One of the biggest complaints a Firefox evangelist encounters is “it doesn’t act or feel like browser X.” Internet Explorer users complain that Firefox doesn’t look like what they’re used to. Opera, Safari, and Netscape users complain that it’s missing many of their favorite features. And the social networking gurus point to the powerful social networking features Flock boasts and Firefox lacks. However, all these users overlook one of the most powerful features of Firefox: support for third-party add-ons, which can make emulating the features of other browsers extremely simple.

Making Firefox look and feel like Internet Explorer 6

One of the most popular browsers (and the most popular browser for non-techies) is Internet Explorer (IE) 6. When you’re converting relatives to Firefox, IE 6 will most likely be what they’re used to.

If you want to make an inexperienced Windows users comfortable with Firefox, you’ll first want to make Firefox look exactly like IE. To do this, install the Looks Familiar theme. It will change the toolbars, icons, address bar, search bar, tab bar, and throbber to look exactly as they do (or in the case of the search bar, would do) in Internet Explorer 6. If you’re extra picky (or like a good joke), install the Firesomething extension to change the browser’s title to “Microsoft Internet Explorer” (or “Mozilla Internet Explorer” or “Microsoft Firefox”).

Once you have everything looking just right, you can give Firefox the features of Internet Explorer 6. First, make Firefox mask as Internet Explorer 6. Install the User Agent Switcher and then configure it by going to Tools -> Options -> Add-Ons and clicking the Preferences button for User Agent Switcher. Go to the User Agents tab, click Add…, make the User Agent Mozilla/4.0 (compatible; MSIE 6.0; Windows NT 5.1), the App Name Microsoft Internet Explorer, the Version 4.0 (compatible; MSIE 6.0; Windows NT 5.1), and the Platform Win32.

Making Firefox look and feel like Internet Explorer 7

If your wannabe geek claims that Internet Explorer 7 fixed all the Internet Explorer 6 vulnerabilities (he must not have been around when the first vulnerability was found six days after the launch), you can save him from himself by installing Firefox with a few add-ons.

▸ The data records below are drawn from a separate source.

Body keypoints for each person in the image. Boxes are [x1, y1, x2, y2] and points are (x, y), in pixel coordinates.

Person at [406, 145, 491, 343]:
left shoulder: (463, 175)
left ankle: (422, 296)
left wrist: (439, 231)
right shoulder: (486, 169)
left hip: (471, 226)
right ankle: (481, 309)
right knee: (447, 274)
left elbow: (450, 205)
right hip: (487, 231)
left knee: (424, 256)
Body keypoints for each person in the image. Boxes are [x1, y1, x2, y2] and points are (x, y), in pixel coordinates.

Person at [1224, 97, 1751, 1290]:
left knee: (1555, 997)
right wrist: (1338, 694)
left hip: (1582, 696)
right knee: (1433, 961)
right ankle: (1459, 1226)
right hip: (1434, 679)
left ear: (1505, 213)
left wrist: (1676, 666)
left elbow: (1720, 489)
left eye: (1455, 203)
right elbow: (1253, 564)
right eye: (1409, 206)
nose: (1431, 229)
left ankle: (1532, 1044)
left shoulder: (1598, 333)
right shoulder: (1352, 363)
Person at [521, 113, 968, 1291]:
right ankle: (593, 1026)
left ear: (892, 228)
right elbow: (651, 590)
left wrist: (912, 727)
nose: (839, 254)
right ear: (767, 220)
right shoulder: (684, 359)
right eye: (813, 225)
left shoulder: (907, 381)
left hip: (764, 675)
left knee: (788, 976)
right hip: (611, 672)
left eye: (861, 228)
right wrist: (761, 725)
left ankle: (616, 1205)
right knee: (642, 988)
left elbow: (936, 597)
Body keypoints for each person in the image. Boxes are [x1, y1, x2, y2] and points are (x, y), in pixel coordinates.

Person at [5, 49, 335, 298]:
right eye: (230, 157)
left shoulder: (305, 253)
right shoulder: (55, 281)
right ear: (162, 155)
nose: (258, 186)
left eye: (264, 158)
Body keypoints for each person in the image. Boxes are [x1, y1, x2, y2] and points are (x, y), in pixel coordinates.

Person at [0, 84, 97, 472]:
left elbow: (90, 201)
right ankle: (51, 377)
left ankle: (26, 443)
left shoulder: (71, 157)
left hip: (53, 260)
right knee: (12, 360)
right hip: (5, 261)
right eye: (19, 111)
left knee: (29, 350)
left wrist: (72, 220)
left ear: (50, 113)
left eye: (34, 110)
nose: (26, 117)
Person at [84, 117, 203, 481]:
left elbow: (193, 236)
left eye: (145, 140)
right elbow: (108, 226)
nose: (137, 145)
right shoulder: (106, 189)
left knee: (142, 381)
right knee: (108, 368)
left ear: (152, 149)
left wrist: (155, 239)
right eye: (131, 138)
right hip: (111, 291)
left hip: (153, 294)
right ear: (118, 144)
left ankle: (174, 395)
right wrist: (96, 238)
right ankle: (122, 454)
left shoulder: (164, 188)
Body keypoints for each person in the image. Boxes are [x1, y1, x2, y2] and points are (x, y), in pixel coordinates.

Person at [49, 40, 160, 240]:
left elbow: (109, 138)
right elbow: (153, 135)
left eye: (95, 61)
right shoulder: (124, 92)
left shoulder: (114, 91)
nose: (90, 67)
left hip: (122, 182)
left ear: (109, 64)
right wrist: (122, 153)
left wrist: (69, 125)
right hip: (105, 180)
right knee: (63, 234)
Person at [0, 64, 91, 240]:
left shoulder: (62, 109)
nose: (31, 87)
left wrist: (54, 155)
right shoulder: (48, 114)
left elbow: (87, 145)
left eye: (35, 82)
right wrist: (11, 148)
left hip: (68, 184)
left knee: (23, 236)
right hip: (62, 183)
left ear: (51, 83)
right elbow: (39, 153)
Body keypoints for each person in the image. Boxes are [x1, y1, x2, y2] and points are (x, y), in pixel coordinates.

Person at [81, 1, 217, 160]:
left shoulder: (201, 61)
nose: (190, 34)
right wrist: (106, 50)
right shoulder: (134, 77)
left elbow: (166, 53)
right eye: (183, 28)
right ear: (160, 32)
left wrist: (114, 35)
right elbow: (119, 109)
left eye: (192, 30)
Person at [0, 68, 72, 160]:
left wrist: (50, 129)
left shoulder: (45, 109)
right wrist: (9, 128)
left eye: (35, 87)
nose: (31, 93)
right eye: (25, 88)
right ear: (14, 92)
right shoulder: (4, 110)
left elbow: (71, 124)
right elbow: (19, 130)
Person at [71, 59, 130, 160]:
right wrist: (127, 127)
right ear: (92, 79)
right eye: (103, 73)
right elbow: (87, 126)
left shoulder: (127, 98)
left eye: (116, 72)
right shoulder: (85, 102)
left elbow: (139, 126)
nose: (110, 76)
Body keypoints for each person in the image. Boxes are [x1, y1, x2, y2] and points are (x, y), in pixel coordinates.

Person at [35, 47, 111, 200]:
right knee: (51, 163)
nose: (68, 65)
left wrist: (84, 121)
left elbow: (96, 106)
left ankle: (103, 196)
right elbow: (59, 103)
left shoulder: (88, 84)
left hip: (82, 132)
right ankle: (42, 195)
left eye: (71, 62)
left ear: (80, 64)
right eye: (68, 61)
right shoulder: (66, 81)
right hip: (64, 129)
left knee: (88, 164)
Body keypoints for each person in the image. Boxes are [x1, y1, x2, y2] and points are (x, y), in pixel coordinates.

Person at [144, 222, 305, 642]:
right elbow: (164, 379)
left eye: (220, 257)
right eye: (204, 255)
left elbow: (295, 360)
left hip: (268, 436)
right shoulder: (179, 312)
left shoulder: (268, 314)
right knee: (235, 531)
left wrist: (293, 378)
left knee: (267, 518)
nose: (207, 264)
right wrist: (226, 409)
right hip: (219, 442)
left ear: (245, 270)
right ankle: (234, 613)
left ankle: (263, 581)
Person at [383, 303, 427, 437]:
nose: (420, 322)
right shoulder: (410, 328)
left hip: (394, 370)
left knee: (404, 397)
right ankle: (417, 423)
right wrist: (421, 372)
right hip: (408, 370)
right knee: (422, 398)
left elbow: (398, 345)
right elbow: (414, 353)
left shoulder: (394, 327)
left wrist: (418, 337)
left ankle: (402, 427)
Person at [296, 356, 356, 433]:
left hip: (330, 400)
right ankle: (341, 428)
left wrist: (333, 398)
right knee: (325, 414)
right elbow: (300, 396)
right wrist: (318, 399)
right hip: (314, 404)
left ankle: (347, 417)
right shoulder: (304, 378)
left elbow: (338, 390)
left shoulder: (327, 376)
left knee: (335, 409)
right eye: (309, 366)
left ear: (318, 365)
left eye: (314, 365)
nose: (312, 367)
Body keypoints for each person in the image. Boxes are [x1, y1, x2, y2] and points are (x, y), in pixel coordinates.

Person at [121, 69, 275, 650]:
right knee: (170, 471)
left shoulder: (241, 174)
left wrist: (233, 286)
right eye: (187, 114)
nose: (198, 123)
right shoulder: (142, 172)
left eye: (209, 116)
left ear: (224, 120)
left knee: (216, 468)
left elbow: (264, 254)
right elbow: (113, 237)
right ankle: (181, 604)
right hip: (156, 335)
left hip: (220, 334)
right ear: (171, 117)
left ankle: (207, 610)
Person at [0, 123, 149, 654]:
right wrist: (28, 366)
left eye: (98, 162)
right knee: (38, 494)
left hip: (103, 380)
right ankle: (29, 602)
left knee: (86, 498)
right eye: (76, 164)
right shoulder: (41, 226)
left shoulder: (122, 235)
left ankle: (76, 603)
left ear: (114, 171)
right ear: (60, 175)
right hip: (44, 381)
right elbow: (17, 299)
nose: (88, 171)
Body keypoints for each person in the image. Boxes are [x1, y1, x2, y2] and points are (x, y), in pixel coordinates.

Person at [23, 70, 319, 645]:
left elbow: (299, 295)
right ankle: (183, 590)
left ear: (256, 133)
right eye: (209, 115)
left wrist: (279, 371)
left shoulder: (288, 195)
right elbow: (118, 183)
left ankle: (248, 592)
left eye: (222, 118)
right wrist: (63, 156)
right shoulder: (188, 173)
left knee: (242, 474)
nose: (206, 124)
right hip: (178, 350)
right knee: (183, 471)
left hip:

One of the main upgrades found in Internet Explorer 7 is the skin. Personally, I think it’s atrocious unless you’re running it under Vista, but for those who like it, the myFireFox skin will give a basic Internet Explorer 7 feel.

Next, add some IE7 functionality to Firefox. The first step is to install the Firefox Showcase extension, which will display thumbnails of all your open tabs in one page. It will even work with the showcase button in the myFireFox skin. Additionally, you’ll want to use the aforementioned User Agent Switcher to change your user agent to Internet Explorer 7. The setting is built into the add-on; just select it from the drop-down menu.

The only other tool that IE7 adds is a nice RSS reader, but Firefox’s Sage RSS reader is even nicer. It boasts RSS and Atom support, style sheets, bookmarks integration, and tons of languages.

Making Firefox look and feel like Opera

The first step is to make Firefox look like Opera. Kagematuri has a wonderful theme for this purpose, hosted at Im Suden’s blog.

One of the newest features in Opera 9 is Speed Dial, which lets users add up to nine pages to a quick loading launcher. Envious Firefox users can stop drooling and download the Speed Dial extension. Once it’s installed, users can access their favorite sites from the provided portal or with a keyboard shortcut.

One thing I hate in Firefox is that it has a really weak zoom. Unlike Opera (or even Internet Explorer 7), it only zooms text, not images or any other media. That’s where PageZoom comes into play. It will zoom images, Flash videos, and more.

Quite possibly the most touted feature in Opera is the sidebar. Firefox users can get similar capabilities with the All-in-One Sidebar, which lets you view pages, source code, downloads, add-ons, page info, an error console, and as many toolbar buttons as you could wish for.

One of the most useful Opera security tools is the wand, which when clicked automatically enters the username, password, and other form data. To do that in Firefox, try Secure Login.

A real timesaver in Opera is that browser’s use of mouse gestures, which work like hotkeys for your mouse. Luckily, a Firefox user came up with a similar tool called Mouse Gestures (Firefox users can be so uncreative). You can go backwards and forwards in your browsing history, close tabs, make new tabs, and do much more just by moving your mouse.

With Opera 9 and above, you can have your browser read a Web page using text-to-speech conversion. If you miss that feature, try out Fire Vox. It requires quite a few non-Firefox programs to run (see the guide for more information), but it does a great job.

Another nice little feature that Opera had is a widget engine. Frankly, I find it useless; I think widgets should be on the desktop as opposed to in a browser. But if you like widgets, try out Firefoxit, which allows you to run drawing pads, sticky notes, Gmail notifiers, and other little applications within Firefox.